= Source passage =

────────────────────

*Jon is a member of technical staff at Bell Labs. Robert is the William O. Baker Professor of Computer Science at Princeton University. They can be reached at [email protected] research.bell-labs.com and [email protected] .edu, respectively.*

Quicksort is a champion all-around sorting algorithm. Radix sort, however, is often faster for sorting strings because it decomposes a string into characters. This month, we'll examine a "three-way radix quicksort" algorithm that applies the general approach of quicksort character-by-character. A simple implementation of the algorithm is competitive with the most-efficient string-sorting programs we know.

We first described the algorithm in a 1997 paper entitled "Fast Algorithms for Sorting and Searching Strings" (*Proceedings of the 8th Annual ACM-SIAM Symposium on Discrete Algorithms,* January 1997). This "SODA" paper gives the theory behind the algorithm and extensive references. It also describes the algorithm's relationship to a data structure for storing strings. For more information, see "Ternary Search Trees," by Jon Bentley and Robert Sedgewick (*DDJ*, April 1998).

But why do you need yet another sorting function? Isn't the standard library *qsort* good enough? On most systems, it is indeed an efficient and powerful general-purpose tool. But the power of the general *compare* function comes at a price in performance. Experiments we've conducted show that our specialized string sort can be faster than *qsort by *a factor of four. If your strings contain 16-bit Unicode characters rather than standard eight-bit characters, the savings might be even more dramatic.

### Three-Way Quicksort

Quicksort was first described by C.A.R. Hoare in 1962 (see "Quicksort," *Computer Journal 5*, 1, 1962). It is a textbook divide-and-conquer algorithm. To sort an array, you choose a partitioning element, permute the elements, placing smaller elements on one side and larger elements on the other, and then recursively sort the two subarrays. But what happens to elements equal to the partitioning value? Hoare's method uses two-way partitioning: As Figure 1(a) illustrates, it places lesser elements on the left and greater elements on the right, but equal elements may appear on either side. A three-way quicksort partitions the elements to leave equal items in the middle, as in Figure 1(b).

Once we have achieved this state, we can recur on the left and right subarrays and ignore the middle elements (which are already in place). Figure 2 is a sketch of this in pseudocode, with a *qs* function that sorts the sequence *s* of length *n*. An efficient implementation of three-way partitioning (see "Engineering a Sort Function," by J.L. Bentley and M.D. McIlroy, *Software: Practice and Experience 23*, 1, 1993) uses the counterintuitive loop invariant in Figure 3(a).

You may think of the index *lt* as pointing above the elements that are less than the partitioning value *v*, and of *le* as indexing the equal elements that happen to fall on the lesser side. Similarly, *gt* indexes the elements that are greater than *v*, and *ge* indexes the equal elements on the greater side. The main partitioning loop has two inner loops. The first inner loop moves *lt* up: It scans over lesser elements, swaps equal elements to *le*, and halts on a greater element:

for ( ; lt <= gt && a[lt] <= v; lt++)

if (a[lt] == v)

────────────────────

= Items =
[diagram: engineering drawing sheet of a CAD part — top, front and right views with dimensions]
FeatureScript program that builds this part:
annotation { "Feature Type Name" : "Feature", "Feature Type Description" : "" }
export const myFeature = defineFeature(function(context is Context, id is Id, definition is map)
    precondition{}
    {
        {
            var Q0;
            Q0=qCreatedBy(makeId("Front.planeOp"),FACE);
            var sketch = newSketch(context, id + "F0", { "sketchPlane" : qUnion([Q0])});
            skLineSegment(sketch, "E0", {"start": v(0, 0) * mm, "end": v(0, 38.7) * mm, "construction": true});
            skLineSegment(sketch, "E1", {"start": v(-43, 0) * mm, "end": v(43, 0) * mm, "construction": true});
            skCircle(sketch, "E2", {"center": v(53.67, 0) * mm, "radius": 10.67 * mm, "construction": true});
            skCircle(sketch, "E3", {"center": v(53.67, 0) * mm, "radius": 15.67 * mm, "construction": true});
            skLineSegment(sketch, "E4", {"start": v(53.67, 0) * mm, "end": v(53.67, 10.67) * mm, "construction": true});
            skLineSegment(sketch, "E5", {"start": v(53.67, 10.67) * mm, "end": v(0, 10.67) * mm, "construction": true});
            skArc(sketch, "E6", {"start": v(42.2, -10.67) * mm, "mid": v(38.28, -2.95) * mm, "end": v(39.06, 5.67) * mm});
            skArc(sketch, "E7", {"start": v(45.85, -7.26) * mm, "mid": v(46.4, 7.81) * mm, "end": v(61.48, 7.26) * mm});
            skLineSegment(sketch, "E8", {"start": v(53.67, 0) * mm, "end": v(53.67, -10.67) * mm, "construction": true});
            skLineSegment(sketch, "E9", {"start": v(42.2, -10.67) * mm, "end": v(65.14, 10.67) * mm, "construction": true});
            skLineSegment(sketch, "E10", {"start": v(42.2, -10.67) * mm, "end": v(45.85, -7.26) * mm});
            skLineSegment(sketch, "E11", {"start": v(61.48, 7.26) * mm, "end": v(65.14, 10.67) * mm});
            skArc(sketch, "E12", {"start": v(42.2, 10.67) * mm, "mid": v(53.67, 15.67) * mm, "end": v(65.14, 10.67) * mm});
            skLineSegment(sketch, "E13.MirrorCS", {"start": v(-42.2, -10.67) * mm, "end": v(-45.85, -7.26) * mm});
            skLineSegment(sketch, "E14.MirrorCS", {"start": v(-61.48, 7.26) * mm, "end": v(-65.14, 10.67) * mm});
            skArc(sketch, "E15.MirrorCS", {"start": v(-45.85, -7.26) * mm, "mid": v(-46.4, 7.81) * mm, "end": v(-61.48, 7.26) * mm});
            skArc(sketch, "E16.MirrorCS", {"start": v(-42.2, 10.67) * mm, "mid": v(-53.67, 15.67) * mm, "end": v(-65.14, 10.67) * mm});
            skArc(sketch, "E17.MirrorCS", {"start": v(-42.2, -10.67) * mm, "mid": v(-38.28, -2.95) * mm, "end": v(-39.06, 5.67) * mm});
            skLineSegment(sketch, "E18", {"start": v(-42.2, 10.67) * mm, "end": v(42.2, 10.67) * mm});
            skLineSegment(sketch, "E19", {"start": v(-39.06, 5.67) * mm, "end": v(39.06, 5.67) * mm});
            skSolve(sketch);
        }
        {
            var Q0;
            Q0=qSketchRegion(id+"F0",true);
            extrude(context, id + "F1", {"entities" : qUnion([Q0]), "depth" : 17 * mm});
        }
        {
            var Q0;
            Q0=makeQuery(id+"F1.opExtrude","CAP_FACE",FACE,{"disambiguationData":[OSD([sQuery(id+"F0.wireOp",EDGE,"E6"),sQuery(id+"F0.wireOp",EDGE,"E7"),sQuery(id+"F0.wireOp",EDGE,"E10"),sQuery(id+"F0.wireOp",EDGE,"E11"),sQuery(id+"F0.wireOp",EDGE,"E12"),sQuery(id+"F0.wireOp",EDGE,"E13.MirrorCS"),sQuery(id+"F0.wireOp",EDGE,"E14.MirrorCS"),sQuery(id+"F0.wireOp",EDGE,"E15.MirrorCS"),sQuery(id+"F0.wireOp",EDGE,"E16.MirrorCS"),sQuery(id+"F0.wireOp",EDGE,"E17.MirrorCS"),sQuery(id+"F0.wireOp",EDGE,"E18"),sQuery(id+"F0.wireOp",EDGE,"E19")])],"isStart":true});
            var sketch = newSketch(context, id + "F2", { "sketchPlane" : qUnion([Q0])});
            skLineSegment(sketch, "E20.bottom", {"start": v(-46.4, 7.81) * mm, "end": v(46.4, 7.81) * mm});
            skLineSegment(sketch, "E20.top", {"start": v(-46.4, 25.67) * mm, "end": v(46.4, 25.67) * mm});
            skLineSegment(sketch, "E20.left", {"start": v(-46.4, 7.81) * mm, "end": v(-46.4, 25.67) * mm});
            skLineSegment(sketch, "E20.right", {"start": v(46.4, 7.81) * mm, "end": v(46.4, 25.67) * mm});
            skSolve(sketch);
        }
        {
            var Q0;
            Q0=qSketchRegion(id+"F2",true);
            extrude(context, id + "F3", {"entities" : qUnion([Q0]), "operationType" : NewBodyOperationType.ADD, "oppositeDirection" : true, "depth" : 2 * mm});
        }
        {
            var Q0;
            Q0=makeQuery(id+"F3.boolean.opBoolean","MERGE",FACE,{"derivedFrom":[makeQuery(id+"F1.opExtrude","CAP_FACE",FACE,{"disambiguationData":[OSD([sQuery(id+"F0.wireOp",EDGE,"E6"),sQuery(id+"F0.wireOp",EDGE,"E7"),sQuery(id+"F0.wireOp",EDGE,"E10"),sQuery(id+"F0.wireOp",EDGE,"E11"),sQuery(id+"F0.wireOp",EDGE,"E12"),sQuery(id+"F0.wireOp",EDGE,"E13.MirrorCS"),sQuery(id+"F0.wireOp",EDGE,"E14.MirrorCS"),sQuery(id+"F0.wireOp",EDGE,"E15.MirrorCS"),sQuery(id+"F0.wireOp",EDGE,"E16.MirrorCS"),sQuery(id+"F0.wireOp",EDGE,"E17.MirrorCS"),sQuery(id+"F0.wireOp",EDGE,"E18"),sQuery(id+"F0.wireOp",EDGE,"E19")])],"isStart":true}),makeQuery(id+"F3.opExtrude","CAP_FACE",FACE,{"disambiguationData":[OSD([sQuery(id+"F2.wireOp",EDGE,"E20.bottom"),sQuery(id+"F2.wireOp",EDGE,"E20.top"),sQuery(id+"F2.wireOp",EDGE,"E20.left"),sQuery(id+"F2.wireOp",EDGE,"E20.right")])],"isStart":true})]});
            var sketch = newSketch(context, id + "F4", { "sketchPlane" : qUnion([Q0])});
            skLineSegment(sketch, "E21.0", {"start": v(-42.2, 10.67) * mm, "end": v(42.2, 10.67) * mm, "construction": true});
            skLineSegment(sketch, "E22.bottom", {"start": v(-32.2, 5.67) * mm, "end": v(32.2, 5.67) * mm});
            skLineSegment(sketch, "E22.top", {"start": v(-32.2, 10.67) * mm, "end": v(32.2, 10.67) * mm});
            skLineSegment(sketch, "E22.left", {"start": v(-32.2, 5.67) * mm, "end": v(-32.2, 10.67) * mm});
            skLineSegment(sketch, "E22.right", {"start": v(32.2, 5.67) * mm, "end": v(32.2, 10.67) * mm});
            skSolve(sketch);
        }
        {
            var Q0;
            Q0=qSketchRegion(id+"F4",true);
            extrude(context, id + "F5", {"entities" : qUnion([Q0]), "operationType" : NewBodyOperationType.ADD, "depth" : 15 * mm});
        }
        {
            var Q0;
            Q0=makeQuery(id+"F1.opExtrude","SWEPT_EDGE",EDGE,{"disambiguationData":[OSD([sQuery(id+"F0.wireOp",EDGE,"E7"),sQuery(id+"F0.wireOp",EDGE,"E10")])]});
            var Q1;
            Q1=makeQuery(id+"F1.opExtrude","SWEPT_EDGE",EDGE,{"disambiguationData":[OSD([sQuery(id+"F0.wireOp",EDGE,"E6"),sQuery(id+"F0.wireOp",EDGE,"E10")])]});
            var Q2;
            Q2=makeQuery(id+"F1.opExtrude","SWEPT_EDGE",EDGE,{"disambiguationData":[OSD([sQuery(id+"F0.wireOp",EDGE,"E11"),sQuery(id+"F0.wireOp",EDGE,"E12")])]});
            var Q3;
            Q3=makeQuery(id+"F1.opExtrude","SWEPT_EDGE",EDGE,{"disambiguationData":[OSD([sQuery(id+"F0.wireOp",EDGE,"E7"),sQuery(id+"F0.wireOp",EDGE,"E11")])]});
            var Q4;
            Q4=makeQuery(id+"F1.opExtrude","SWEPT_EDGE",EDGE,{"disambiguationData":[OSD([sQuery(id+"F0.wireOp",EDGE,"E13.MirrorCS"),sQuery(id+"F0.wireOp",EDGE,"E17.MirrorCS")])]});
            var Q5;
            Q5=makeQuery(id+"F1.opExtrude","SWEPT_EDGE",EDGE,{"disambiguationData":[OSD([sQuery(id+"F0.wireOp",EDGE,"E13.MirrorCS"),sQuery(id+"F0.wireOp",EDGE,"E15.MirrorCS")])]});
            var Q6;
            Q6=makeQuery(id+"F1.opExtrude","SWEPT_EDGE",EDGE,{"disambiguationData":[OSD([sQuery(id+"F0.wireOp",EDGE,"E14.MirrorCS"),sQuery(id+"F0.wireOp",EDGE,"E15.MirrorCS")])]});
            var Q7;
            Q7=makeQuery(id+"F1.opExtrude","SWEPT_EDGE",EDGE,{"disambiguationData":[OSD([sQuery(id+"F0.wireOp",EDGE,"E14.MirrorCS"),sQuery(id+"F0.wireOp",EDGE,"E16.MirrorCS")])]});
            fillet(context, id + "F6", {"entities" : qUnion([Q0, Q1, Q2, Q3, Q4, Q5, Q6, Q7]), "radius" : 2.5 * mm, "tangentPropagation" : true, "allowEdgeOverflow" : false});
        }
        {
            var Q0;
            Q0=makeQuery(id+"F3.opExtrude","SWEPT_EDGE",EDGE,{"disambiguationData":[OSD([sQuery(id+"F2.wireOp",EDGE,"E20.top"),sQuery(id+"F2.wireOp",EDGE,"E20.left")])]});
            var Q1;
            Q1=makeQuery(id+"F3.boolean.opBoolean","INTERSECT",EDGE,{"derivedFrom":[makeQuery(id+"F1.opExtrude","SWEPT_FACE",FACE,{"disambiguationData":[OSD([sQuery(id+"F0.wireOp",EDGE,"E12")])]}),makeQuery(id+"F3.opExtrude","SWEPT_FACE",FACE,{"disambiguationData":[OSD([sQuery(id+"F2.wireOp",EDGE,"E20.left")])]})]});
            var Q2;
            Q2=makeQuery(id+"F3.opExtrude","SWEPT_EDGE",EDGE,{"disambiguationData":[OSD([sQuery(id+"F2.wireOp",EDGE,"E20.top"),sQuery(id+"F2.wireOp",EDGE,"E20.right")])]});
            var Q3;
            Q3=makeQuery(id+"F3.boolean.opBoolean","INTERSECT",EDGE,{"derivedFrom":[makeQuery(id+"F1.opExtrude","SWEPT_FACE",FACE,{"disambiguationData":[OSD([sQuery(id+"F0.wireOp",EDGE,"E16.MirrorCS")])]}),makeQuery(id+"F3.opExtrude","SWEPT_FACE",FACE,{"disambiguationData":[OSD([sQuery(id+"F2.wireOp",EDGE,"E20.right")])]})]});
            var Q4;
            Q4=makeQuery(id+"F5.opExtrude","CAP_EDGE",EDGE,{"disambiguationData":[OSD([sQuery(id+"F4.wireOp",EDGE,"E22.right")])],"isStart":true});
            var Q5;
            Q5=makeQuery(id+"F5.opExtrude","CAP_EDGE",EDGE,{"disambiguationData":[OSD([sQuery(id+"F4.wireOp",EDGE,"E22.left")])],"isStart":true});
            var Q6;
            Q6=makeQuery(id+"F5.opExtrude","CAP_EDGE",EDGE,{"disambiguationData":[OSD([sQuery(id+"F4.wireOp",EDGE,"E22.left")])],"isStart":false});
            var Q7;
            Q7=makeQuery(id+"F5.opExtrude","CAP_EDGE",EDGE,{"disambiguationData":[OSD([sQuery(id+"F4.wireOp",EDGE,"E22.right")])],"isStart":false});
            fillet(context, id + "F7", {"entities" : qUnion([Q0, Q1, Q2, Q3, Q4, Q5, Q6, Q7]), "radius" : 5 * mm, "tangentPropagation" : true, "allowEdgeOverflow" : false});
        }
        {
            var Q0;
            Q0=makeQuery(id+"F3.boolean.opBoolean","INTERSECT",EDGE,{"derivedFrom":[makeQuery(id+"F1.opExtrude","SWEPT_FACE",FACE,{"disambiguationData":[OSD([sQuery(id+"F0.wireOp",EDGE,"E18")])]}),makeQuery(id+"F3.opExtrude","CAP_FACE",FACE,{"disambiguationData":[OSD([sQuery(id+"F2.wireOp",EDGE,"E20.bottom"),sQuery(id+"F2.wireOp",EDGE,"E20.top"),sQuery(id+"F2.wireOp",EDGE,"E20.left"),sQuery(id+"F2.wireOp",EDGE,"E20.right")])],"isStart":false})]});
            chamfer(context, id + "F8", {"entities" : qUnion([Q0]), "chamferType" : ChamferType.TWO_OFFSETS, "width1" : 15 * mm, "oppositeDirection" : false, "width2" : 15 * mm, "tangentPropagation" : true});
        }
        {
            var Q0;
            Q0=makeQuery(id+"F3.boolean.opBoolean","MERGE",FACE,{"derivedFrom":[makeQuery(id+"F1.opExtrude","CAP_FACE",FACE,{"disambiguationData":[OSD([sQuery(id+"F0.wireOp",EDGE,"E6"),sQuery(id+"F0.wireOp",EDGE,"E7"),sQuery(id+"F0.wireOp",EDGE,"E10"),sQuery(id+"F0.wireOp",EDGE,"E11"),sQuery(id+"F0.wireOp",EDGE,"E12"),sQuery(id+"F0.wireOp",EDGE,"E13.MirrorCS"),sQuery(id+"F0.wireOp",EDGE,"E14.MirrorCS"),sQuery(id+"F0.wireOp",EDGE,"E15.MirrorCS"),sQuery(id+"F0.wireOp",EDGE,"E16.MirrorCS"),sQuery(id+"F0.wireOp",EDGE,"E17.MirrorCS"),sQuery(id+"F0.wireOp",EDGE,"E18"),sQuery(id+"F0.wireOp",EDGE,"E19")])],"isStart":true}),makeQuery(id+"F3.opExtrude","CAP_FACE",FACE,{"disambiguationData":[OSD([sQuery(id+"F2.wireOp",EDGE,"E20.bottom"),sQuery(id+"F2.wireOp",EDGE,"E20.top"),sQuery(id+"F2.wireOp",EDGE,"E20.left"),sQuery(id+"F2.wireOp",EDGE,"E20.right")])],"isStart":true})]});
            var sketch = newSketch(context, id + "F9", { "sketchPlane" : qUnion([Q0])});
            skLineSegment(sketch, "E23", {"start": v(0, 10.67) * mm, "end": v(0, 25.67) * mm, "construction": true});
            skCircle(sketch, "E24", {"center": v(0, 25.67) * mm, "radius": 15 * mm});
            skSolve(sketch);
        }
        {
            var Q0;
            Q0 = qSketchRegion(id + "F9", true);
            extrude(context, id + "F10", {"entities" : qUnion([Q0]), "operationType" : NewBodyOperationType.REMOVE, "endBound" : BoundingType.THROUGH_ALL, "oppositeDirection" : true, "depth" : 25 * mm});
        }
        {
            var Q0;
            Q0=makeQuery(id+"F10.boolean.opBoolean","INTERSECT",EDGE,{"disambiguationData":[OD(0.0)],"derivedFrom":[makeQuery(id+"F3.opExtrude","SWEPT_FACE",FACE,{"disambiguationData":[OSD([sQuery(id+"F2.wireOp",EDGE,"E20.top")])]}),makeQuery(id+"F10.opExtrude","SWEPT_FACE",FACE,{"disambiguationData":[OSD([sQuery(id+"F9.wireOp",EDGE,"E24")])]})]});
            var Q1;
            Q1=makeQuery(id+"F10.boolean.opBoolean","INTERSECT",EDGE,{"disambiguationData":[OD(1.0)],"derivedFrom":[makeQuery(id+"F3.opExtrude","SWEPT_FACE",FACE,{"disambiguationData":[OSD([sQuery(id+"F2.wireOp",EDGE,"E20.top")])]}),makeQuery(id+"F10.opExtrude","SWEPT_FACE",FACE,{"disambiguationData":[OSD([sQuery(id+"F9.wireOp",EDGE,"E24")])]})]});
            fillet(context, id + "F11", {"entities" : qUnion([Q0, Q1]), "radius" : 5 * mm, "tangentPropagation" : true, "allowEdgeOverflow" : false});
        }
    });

────────────────────

= Tasks to complete =
(a) According to the quicksort article, who first described quicksort, and in what year?
(b) Copy word for word the part of the quicksort article that runs from "But why do you" up to and including "even more dramatic.".

= Completed exercise =
(a) C.A.R. Hoare, in 1962.

(b)
But why do you need yet another sorting function? Isn't the standard library *qsort* good enough? On most systems, it is indeed an efficient and powerful general-purpose tool. But the power of the general *compare* function comes at a price in performance. Experiments we've conducted show that our specialized string sort can be faster than *qsort by *a factor of four. If your strings contain 16-bit Unicode characters rather than standard eight-bit characters, the savings might be even more dramatic.